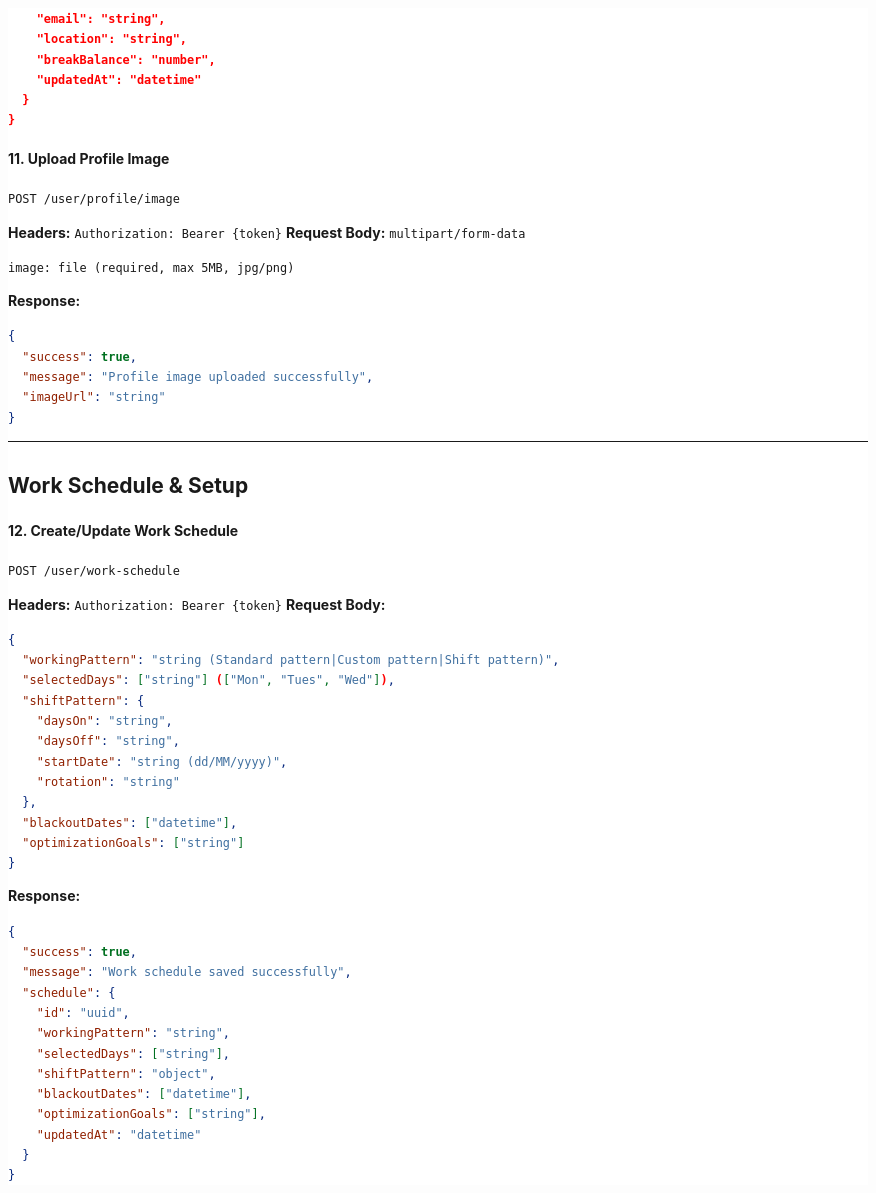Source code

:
 ```json
    "email": "string",
    "location": "string",
    "breakBalance": "number",
    "updatedAt": "datetime"
  }
}
```

#### 11. Upload Profile Image
```http
POST /user/profile/image
```
**Headers:** `Authorization: Bearer {token}`
**Request Body:** `multipart/form-data`
```
image: file (required, max 5MB, jpg/png)
```
**Response:**
```json
{
  "success": true,
  "message": "Profile image uploaded successfully",
  "imageUrl": "string"
}
```

---

## Work Schedule & Setup

#### 12. Create/Update Work Schedule
```http
POST /user/work-schedule
```
**Headers:** `Authorization: Bearer {token}`
**Request Body:**
```json
{
  "workingPattern": "string (Standard pattern|Custom pattern|Shift pattern)",
  "selectedDays": ["string"] (["Mon", "Tues", "Wed"]),
  "shiftPattern": {
    "daysOn": "string",
    "daysOff": "string", 
    "startDate": "string (dd/MM/yyyy)",
    "rotation": "string"
  },
  "blackoutDates": ["datetime"],
  "optimizationGoals": ["string"]
}
```
**Response:**
```json
{
  "success": true,
  "message": "Work schedule saved successfully",
  "schedule": {
    "id": "uuid",
    "workingPattern": "string",
    "selectedDays": ["string"],
    "shiftPattern": "object",
    "blackoutDates": ["datetime"],
    "optimizationGoals": ["string"],
    "updatedAt": "datetime"
  }
}
```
# # # #
■ **What needs to be done**: In the listing above, find every line with the word "POST" and copy it.

■ **Response below**:
POST /user/profile/image
POST /user/work-schedule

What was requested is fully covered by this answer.